This is not real Electoral College reform

This is not real Electoral College reform

The Republican was right in a recent editorial to condemn GOP efforts in several states to gerrymander the Electoral College by awarding presidential electors to the winner of each congressional district in those states rather than the current winner-take-all method. Such a system sounds like reform, but nothing could be further from the truth. Congressional district allocation (or proportional allocation of electors for slightly different reasons) would not make elections more competitive than the current system” the vast majority of congressional districts are completely safe for one party or the other. And it wouldn’t ensure that the candidate with the most votes wins. In fact, it would make the current system worse. Even if these proposals had been adopted in every state in 2012, Mitt Romney would have won the election last fall with 272 electoral votes, despite the fact that President Obama won the popular vote by over 5 million votes.
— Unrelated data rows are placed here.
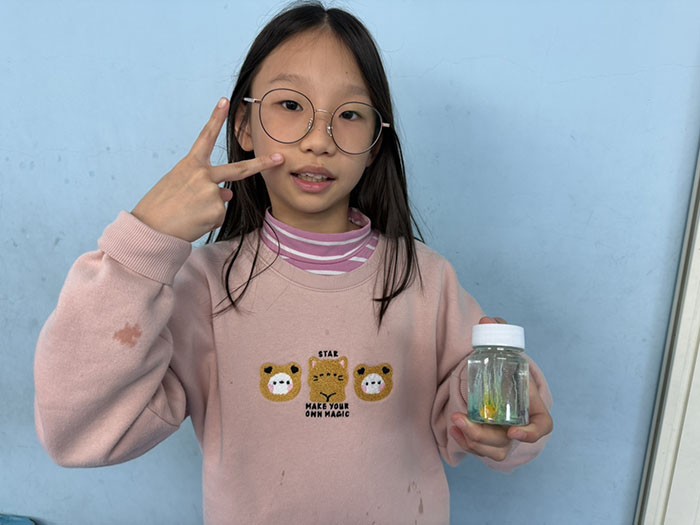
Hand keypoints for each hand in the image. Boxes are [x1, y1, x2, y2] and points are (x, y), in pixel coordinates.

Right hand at [132, 98, 283, 241]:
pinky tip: (192, 222)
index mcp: (190, 164)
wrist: (151, 229)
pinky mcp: (217, 211)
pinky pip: (218, 217)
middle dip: (262, 164)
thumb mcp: (181, 187)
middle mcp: (204, 175)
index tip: (224, 101)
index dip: (215, 118)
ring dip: (208, 210)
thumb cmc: (162, 207)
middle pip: (239, 169)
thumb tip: (228, 194)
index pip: (205, 137)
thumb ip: (204, 184)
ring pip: (222, 202)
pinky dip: (207, 222)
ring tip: (188, 214)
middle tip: (279, 158)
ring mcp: (212, 192)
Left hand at [448, 315, 553, 461]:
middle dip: (483, 436)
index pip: (542, 426)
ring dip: (472, 442)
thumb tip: (486, 321)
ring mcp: (504, 435)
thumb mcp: (503, 344)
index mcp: (531, 405)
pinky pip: (479, 450)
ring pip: (493, 451)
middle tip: (462, 420)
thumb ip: (498, 329)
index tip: (513, 430)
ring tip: (455, 423)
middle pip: (507, 441)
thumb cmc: (503, 363)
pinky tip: (453, 428)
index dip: (532, 433)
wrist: (492, 375)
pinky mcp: (487, 440)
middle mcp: (520, 424)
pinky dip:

The fact that legislation for congressional allocation and proportional allocation are being pushed by GOP leadership only in states they control where their party’s candidates have been largely unsuccessful, and not in safe republican states, shows their real motivation: creating an Electoral College hodge-podge that would tilt elections in their favor. Democrats, it should be noted, have flirted with similar electoral vote-rigging schemes in a few states in the past.

But the Republican also underestimates the problems with the current system and the need for real reform. Under the current system, the vast majority of the states are ignored because it doesn’t make sense for candidates to campaign where they cannot possibly win or where they cannot possibly lose. In 2012, 98% of the money and campaign visits occurred in just 10 states. Other recent elections have been little better. The other major flaw is that the candidate who wins the most popular votes can lose the presidency. This has happened 4 times out of 57 presidential elections, but was narrowly missed in many more. For example, if John Kerry had received only 59,393 more votes in Ohio in 2004, he would have won the election, even though Bush edged him nationally by more than 3 million popular votes.
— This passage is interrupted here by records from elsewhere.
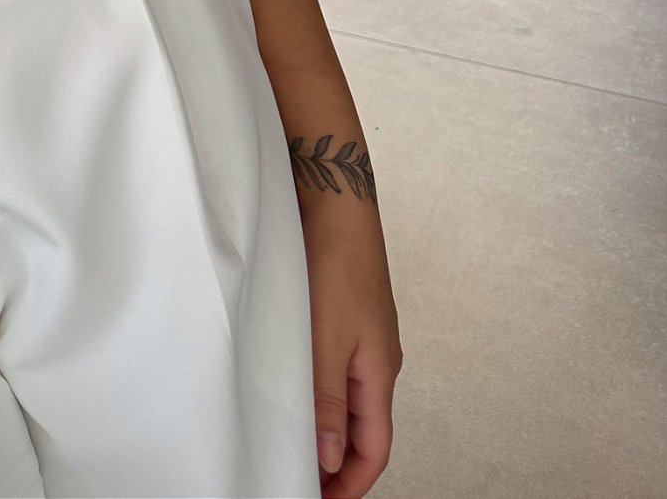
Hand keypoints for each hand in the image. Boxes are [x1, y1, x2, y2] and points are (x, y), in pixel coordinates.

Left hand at [298, 177, 400, 493]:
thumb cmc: (335, 261)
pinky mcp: (342, 314)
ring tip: (287, 442)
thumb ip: (326, 400)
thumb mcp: (327, 337)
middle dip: (334, 462)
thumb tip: (328, 461)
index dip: (349, 483)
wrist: (333, 196)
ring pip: (345, 399)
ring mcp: (360, 336)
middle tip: (296, 477)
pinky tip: (288, 388)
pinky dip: (315, 391)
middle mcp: (375, 360)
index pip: (373, 450)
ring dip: (322, 426)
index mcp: (379, 373)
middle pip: (361, 430)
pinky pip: (332, 368)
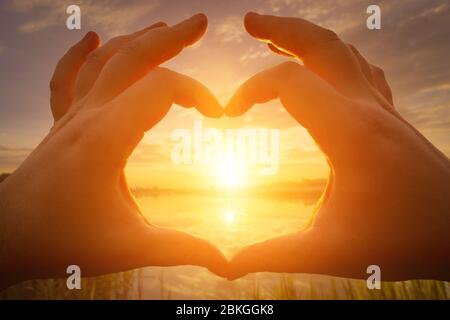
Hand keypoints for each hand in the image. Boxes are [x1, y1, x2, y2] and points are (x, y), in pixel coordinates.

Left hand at [0, 14, 225, 289]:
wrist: (7, 237)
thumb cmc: (63, 242)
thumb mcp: (128, 248)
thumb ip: (179, 249)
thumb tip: (223, 261)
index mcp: (107, 138)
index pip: (161, 89)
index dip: (197, 93)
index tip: (219, 116)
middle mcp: (88, 117)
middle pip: (132, 57)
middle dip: (170, 37)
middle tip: (199, 22)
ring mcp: (71, 117)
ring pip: (103, 61)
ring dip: (135, 40)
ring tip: (162, 27)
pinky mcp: (62, 125)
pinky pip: (67, 78)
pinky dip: (79, 54)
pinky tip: (90, 37)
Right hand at [226, 13, 449, 280]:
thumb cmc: (401, 243)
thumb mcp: (330, 253)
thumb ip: (273, 256)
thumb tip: (226, 267)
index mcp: (348, 133)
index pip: (287, 83)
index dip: (249, 90)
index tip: (228, 116)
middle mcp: (367, 109)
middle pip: (321, 45)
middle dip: (281, 28)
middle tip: (250, 20)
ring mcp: (382, 109)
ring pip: (344, 52)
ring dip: (307, 38)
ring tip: (277, 36)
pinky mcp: (390, 117)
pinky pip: (362, 70)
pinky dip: (335, 58)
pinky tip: (324, 69)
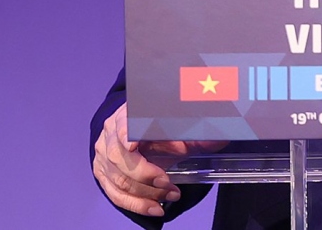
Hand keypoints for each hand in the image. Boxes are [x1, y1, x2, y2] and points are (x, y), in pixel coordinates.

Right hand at [92, 102, 222, 216]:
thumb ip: (197, 130)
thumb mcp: (178, 124)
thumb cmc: (158, 126)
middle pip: (120, 157)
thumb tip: (218, 137)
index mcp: (127, 114)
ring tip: (172, 195)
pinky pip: (116, 194)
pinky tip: (155, 208)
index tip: (133, 143)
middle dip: (146, 174)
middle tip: (168, 183)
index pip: (123, 122)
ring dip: (147, 192)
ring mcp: (103, 155)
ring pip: (119, 179)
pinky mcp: (102, 174)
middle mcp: (110, 134)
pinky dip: (137, 204)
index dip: (127, 132)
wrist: (136, 132)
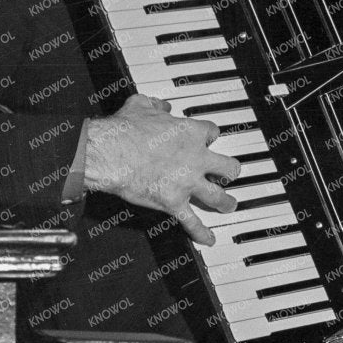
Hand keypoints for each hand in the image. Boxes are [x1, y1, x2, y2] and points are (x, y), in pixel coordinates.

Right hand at [82, 94, 239, 246]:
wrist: (111, 153)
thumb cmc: (124, 131)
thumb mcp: (141, 105)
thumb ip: (156, 104)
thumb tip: (161, 105)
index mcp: (190, 133)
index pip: (212, 133)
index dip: (210, 137)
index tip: (207, 140)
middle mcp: (196, 158)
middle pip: (227, 167)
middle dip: (230, 172)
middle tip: (230, 174)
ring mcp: (187, 183)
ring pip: (218, 196)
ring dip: (226, 202)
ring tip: (229, 205)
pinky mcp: (173, 202)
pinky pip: (192, 221)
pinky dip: (201, 232)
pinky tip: (208, 238)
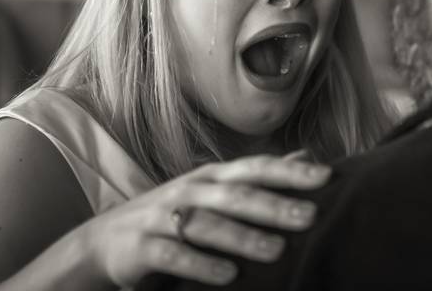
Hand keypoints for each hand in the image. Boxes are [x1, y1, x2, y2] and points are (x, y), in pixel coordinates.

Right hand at [79, 153, 330, 286]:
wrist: (105, 241)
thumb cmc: (174, 213)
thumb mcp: (216, 191)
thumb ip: (259, 177)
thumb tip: (307, 155)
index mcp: (213, 177)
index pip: (255, 168)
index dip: (290, 171)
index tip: (326, 176)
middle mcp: (191, 190)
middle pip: (236, 195)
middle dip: (274, 204)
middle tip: (310, 216)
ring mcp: (164, 216)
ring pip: (207, 224)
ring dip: (242, 237)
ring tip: (276, 250)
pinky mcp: (143, 246)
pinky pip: (173, 254)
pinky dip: (200, 264)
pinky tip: (227, 276)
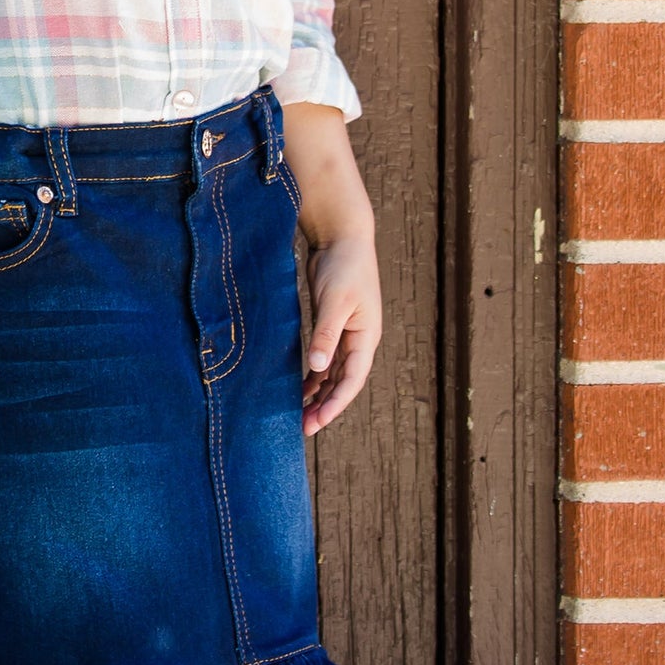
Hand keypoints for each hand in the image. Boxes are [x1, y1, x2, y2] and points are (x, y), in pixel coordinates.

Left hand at [300, 229, 382, 433]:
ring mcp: (346, 333)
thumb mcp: (335, 302)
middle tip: (303, 427)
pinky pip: (325, 358)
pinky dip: (314, 374)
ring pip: (333, 373)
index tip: (316, 423)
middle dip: (325, 406)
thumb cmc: (344, 266)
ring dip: (318, 394)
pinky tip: (299, 387)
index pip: (352, 380)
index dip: (335, 404)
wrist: (343, 236)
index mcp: (366, 336)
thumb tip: (318, 367)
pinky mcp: (332, 325)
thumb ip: (326, 334)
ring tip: (298, 414)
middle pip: (342, 382)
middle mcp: (359, 340)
Americans want, and deserve, a popular vote for the presidency. Kudos to our state legislature and those of 7 other states and the District of Columbia that have recognized this fact and adopted the National Popular Vote compact. When states representing a majority of the electoral college follow suit, hopefully by 2016, we will have presidential elections where every vote in every state matters and where the popular vote winner always become President of the United States. In short, real reform.